THE BLOG

My Q and A With Christian Benedict on the Link Between Sleep and School Performance

03/03/2015 11:44 am ET | Updated May 07, 2015

After many years of neglecting sleep's importance in our lives, we've entered a golden age of sleep studies. We now know that sleep plays a central role in everything from creativity to memory consolidation, and that sleep deprivation, in addition to being associated with a range of debilitating conditions, can leave us with the same cognitive capacity of someone legally drunk.

Christian Benedict is helping lead this scientific movement. A neuroscientist at Uppsala University in Sweden, Benedict has particularly focused on how sleep is connected to performance in school. And as this incontrovertible science piles up, more and more schools are taking note in ways that can really make a difference in young people's lives. In answer to my questions, Benedict shared his insights on the importance of understanding young people's sleep patterns, how school start times may be a bigger factor in student success than previously thought and simple tips to help adolescents get a truly good night's rest.

You've researched the link between lack of sleep and failure at school. What did you find?

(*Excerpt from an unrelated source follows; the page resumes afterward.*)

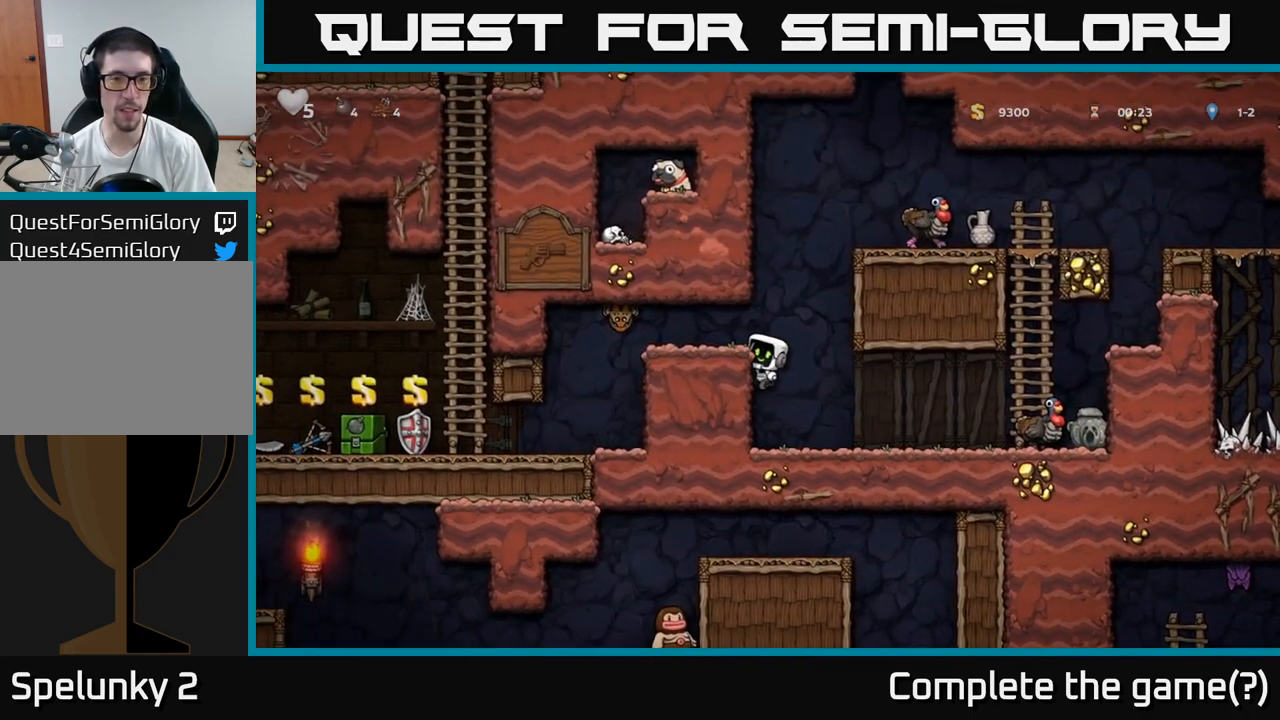
{"buttons": ["A"], "left_stick": "left", "events": [[50, "left_stick", "center"], [233, "left_stick", "down-left"], [317, "left_stick", "center"], [500, "A", "down"], [500, "left_stick", "left"]]}
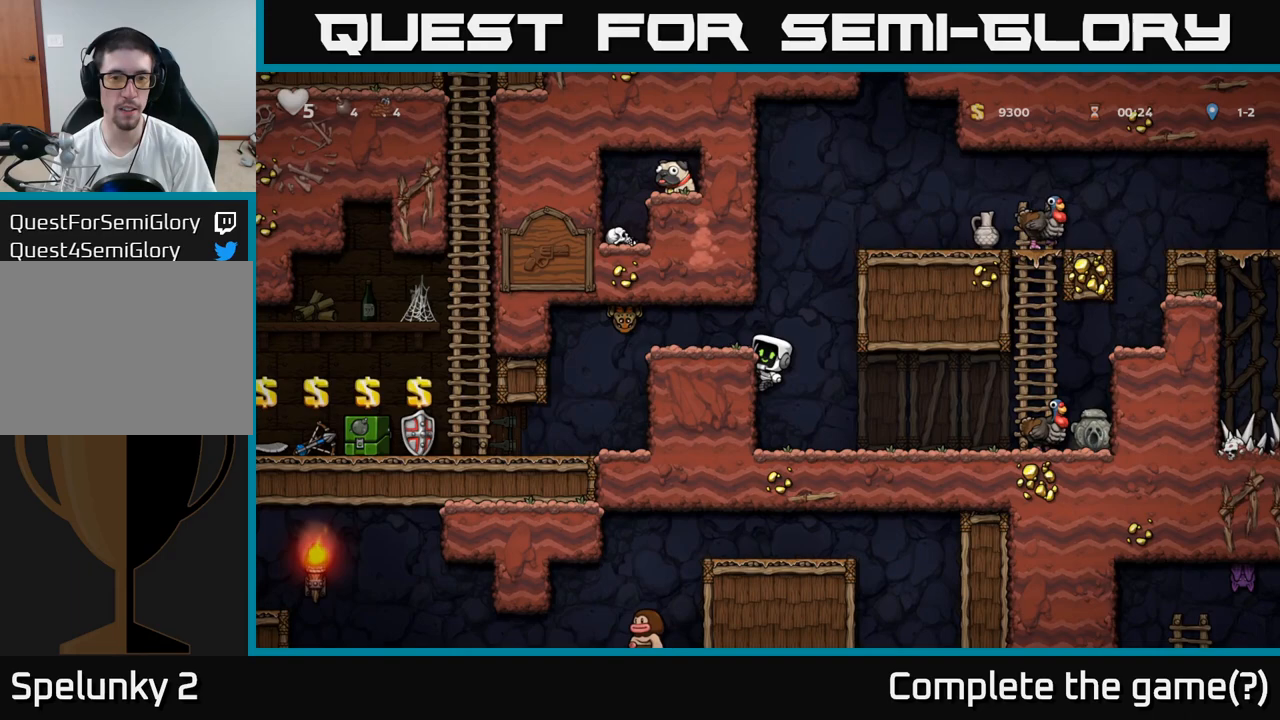
{"buttons": [], "left_stick": "left", "events": [[50, "X", "down"], [117, "A", "up"], [167, "X", "up"]]}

Studies have shown that sleep supports a variety of functions that children require to perform well at school. For instance, sleep was demonstrated to promote university students' ability to solve mathematical problems. Sleep is also integral to the consolidation of newly learned declarative (e.g., facts) and procedural (e.g., playing a piano piece) memories. Finally, restful slumber is a prerequisite for your brain to work at full capacity during the day. With this in mind, my sleep group at Uppsala University, Sweden, sought to investigate if self-reported sleep problems are linked to academic success at school.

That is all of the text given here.